Scientists have figured out how to rapidly create lab-made magnesite, a mineral capable of removing carbon dioxide from the atmosphere as a possible global warming solution.
People simply need to look at nature to see the signs of global warming, and how the phenomenon is affecting them. Magnesite will likely not prevent climate change by itself, but as things worsen for the Earth, scientists continue to desperately seek solutions.
Cheap And Quick Way To Make Magnesite
Magnesite, which is capable of sucking and storing carbon dioxide, has the potential to be a global warming solution. The mineral may remove carbon dioxide from the atmosphere for long-term storage, and combined with measures to reduce greenhouse gas emissions, may slow or even reverse the effects of climate change.
Magnesite may be combined with carbon sequestration, a process in which carbon is injected and stored underground, usually in depleted gas and oil fields.
A tonne of natural magnesite may remove half a tonne of carbon dioxide from the atmosphere, but the problem is that magnesite's rate of formation in the environment is very slow. According to project leader Ian Power, a professor from Trent University in Ontario, magnesite's natural formation takes hundreds to thousands of years on the Earth's surface.
To make magnesite a more feasible global warming solution, Power and his team discovered a way to make the mineral in the lab cheaper and faster. Using polystyrene microspheres as the catalyst, the researchers were able to create magnesite within 72 days. The microspheres themselves do not undergo any changes in the process, so they can be reused to make more magnesite.
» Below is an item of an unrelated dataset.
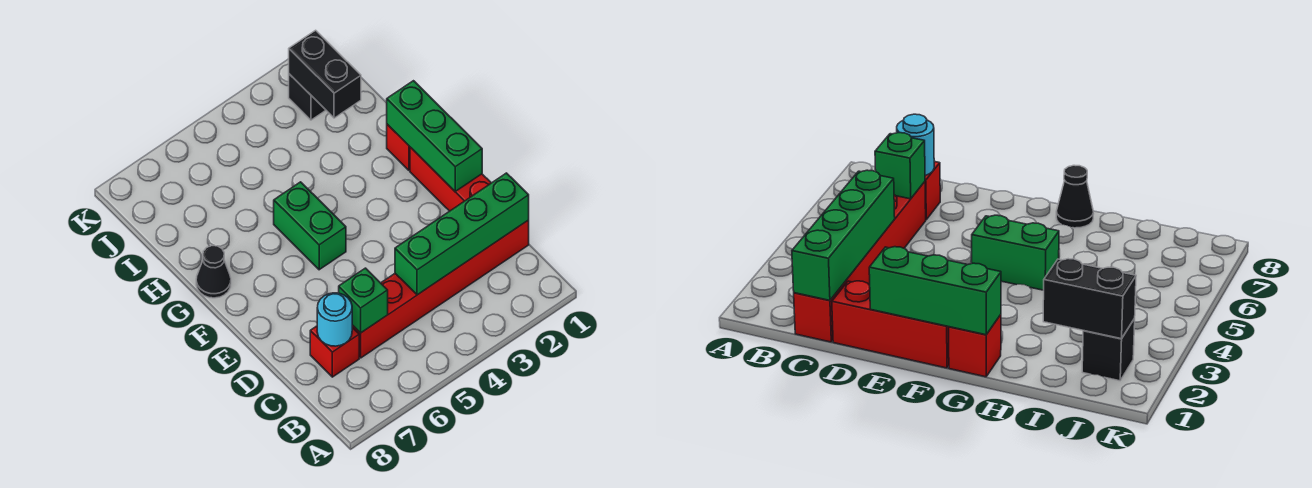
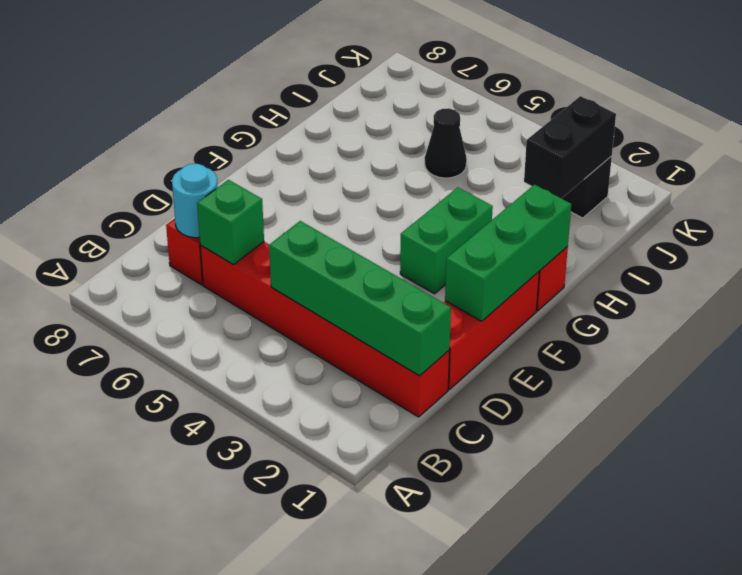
green 1x2 brick [274,182,346,270] -> green 1x2 brick moved to [400,187,493,294]
black 1x1 cone [196,246,231,298] -> black 1x1 cone moved to [425,108,467,178]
Finding a way to create magnesite on an industrial scale is still a far cry from deploying the mineral to help the fight against global warming. However, reducing carbon dioxide in the atmosphere is considered the most effective way of preventing the worsening of climate change, so the research into magnesite is an important step in preserving the Earth.
Global Warming Getting Worse
In July, a new study suggested that global warming may be twice as hot as climate models have previously projected, with the polar ice caps collapsing and the Sahara Desert turning green. A more recent study, meanwhile, claimed that Earth is falling into a "hothouse" state that will threaten the planet's habitability for humans, with sea levels that rise up to 200 feet higher than current levels.
Magnesite will not solve all the climate change problems, but the Earth will need all the help that it can get.